Среди новоприбывших было много людей, которые очень опасались дикарей, и особенно суровых ирокезов. Анжелика же была спокойна. Со своей стороны она ничего не боялась, разве что потерять спокойствие. Или проявить нетерпение в ходе предстоящей речи индейца, ожидая новостей об Онорине. Нужно будет расспросить Уттаке. Он укажет ей тех, кто мог говорить, видеть ребенка, кто скажет ей, что с девочкой все обстоит хорошо. И, значит, нужно дождаться конца речи.
Маленькая ручка коснулась ее руки на подлокотнике кресла.
— Я тоже здесь, — сказал Шарль-Анри, напоминая о своем присутствии.
Анжелика обняла его и прижала к сердцу.
— Да, ты тоже, сынок, мой милый компаньон. Ты будешь стоять рядом и помогать мне принимать вождя Пяти Наций. Держи свою руку в моей и веди себя, как солдат.
Что еще хотел от нее Уттаке? Невозможно угадать… а, может быть, и ничего не хотел. От него можно было ожидать всего, что угодно.
— Вот и он, — сказал Колен, стоящий позади Анжелики.
Она же не боялась этих воинов с маленькими топориками у пояса. Поскольку они были без мушкетов, она дала знак страже отставить в сторону оружие.
Вожди Пяти Наций остановились в нескольких шагах от ее кресла, освещенные бледным зимним солнцем.
Несмотря на воинственную раскраску, украшения из зубов диких зверей и перья, они выглядели исхудавшими и похожими на голодных волков. Тела были покрыты татуировками.

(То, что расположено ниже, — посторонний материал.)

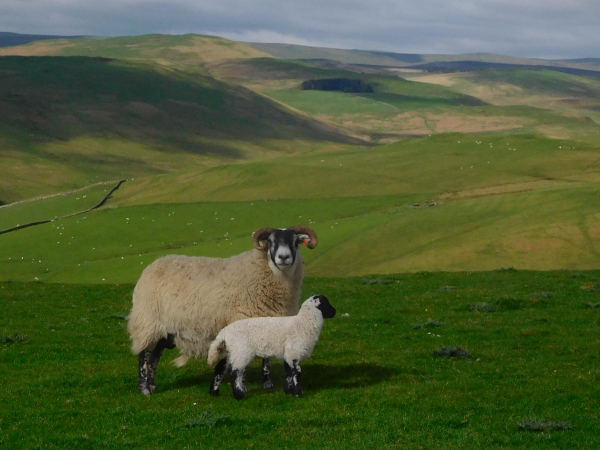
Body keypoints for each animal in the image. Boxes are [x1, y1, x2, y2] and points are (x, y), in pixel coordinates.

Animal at [127, 225, 318, 394]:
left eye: (296, 242)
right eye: (270, 241)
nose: (283, 257)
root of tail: (153, 265)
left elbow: (266, 357)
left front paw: (267, 383)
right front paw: (243, 386)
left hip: (164, 329)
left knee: (154, 357)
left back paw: (152, 385)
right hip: (147, 321)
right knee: (143, 355)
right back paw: (145, 389)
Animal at [206, 296, 338, 400]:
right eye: (326, 303)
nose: (335, 312)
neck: (303, 323)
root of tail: (224, 332)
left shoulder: (288, 353)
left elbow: (289, 372)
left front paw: (288, 391)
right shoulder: (293, 352)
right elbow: (297, 373)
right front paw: (297, 394)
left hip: (231, 351)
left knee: (220, 369)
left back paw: (214, 392)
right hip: (241, 351)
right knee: (234, 372)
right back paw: (239, 395)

Она не знала, что они провели много месяцев под землей, проходя через гроты и пересекая подземные реки.
Речь Уттаке, несмотря на предупреждение, оказалась короткой. Но хотя он очень тщательно подбирал французские слова, понять его было трудно.
Начал он со своей стычки с Хиатгу.
— Один из нас должен был умереть. Это закон. Но вот мы оба перед тобой, Кава. В нашем бою не было победителя, и не было побежденного. Этот бой ничего не решал. Потому что мы — не враги, и это не война. Это всего лишь пропасть, а мост через нее видит не каждый.

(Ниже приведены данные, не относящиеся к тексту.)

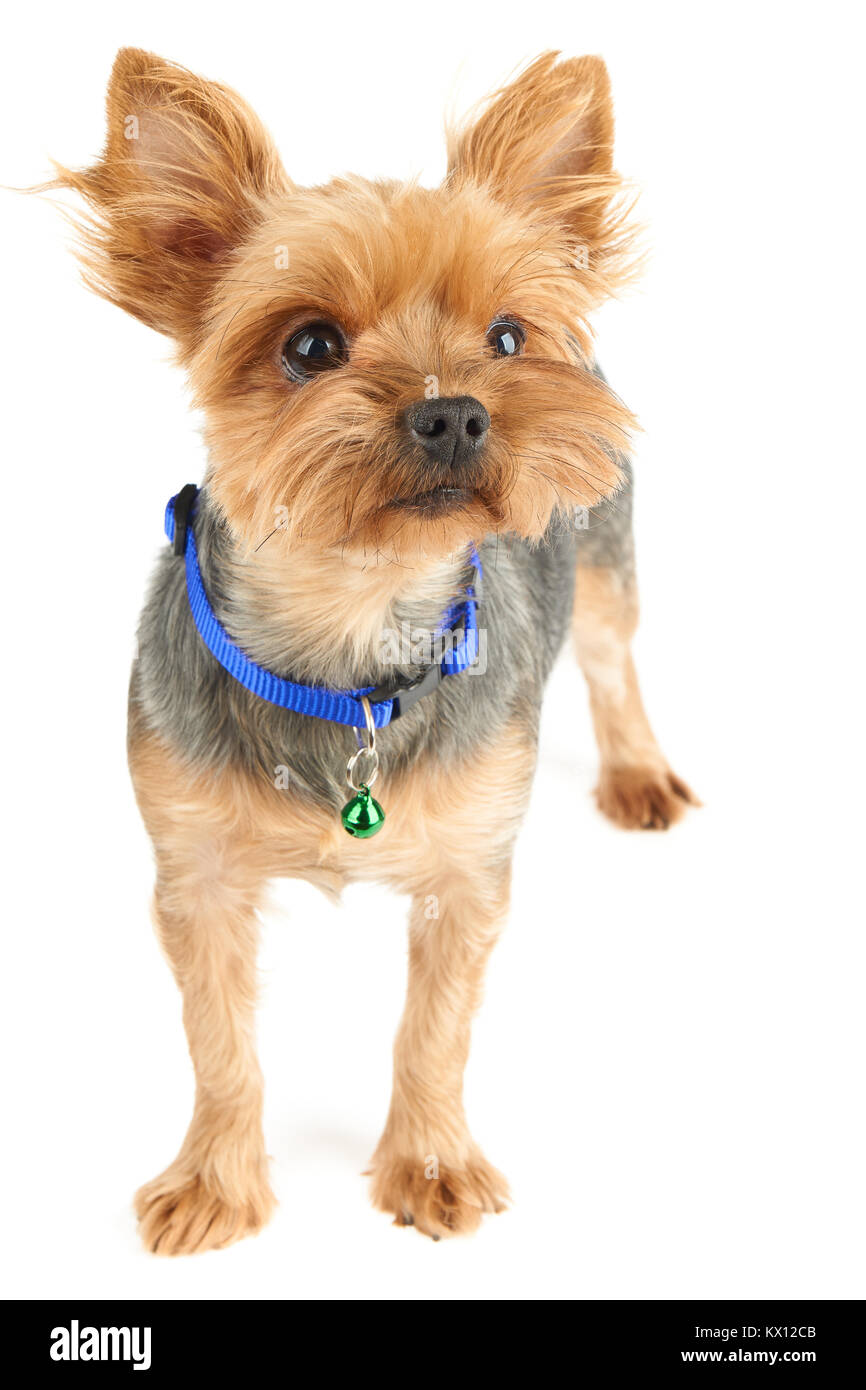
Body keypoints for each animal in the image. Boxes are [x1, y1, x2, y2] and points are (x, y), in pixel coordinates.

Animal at [55, 48, 697, 1256]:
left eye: (506, 336)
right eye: (309, 345)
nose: (455, 411)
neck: (353, 632)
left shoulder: (468, 875)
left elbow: (433, 1032)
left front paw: (430, 1164)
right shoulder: (194, 874)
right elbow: (219, 1042)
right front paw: (215, 1182)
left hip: (601, 547)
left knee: (609, 657)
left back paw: (637, 771)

Тикондерога заставил меня увидеть странные вещи. Он заставил меня задуматься о непривычном, это была боль и опасность, но это вело на мост.
Ты — живой ум Тикондероги. Он находится на земле, тяжелый от груза своего знания, а ты бежала вперед, легкая и невидимая. Я это понял, когда увидел вас в Катарунке после пожара. Двоих, объединенных единой силой. Вот об этом и говорила Черная Одежда: «Их нельзя победить, когда они вдвоем. Надо их разлучить».
Когда это Себастьян д'Оржеваль успел объяснить это вождю Пяти Наций?.. Конечно, никогда. Уттаке, видимо, услышал об этом во сне.
— Но Тикондероги нет здесь, а ты собираешься уехать. Я должен идти своей дорогой и не хочу ничего терять. И вот поэтому Хиатгу жив… Вот почему я помиловал его.
Но я должен еще кое-что услышать от тебя. Кава. Ты должна убедить меня, что тот, который умер вчера, не вернется, чтобы нас уничтожить…
— Как ты можешь в этом сомневаться, — спросила она. — Ты, как никто другой, должен быть в этом уверен.
— Голод и поражения ослабили силу моего предвидения. И сколько бы Тикондерога не укреплял мою силу, Хатскон-Онтси разрушал ее.
— Ты говоришь о прошлом. Ты сам отвечаешь на свой вопрос, Уттаке. Нет ни победителя, ни побежденного, потому что нет врагов. Ты съел его сердце, и ты теперь знаешь, какой любовью он любил вас.
— Не станет ли он помогать своим собратьям-французам в войне с нами?
— Нет! Французы никогда не нуждались в его помощи, как и вы, ирокезы пяти наций, и ради вас он прибыл сюда. Я говорю это, потому что он сам мне об этом сказал. Он приехал, чтобы жить с вами. Еще немного времени, и он окажется среди вас. Я знаю, что ты в особенности, почувствуешь его присутствие и его поддержку.
— Ты хочешь сказать, что он признал справедливость нашей борьбы и ужасное предательство наших врагов? — спросил могавк, и в его глазах загорелись искры триумфа и радости.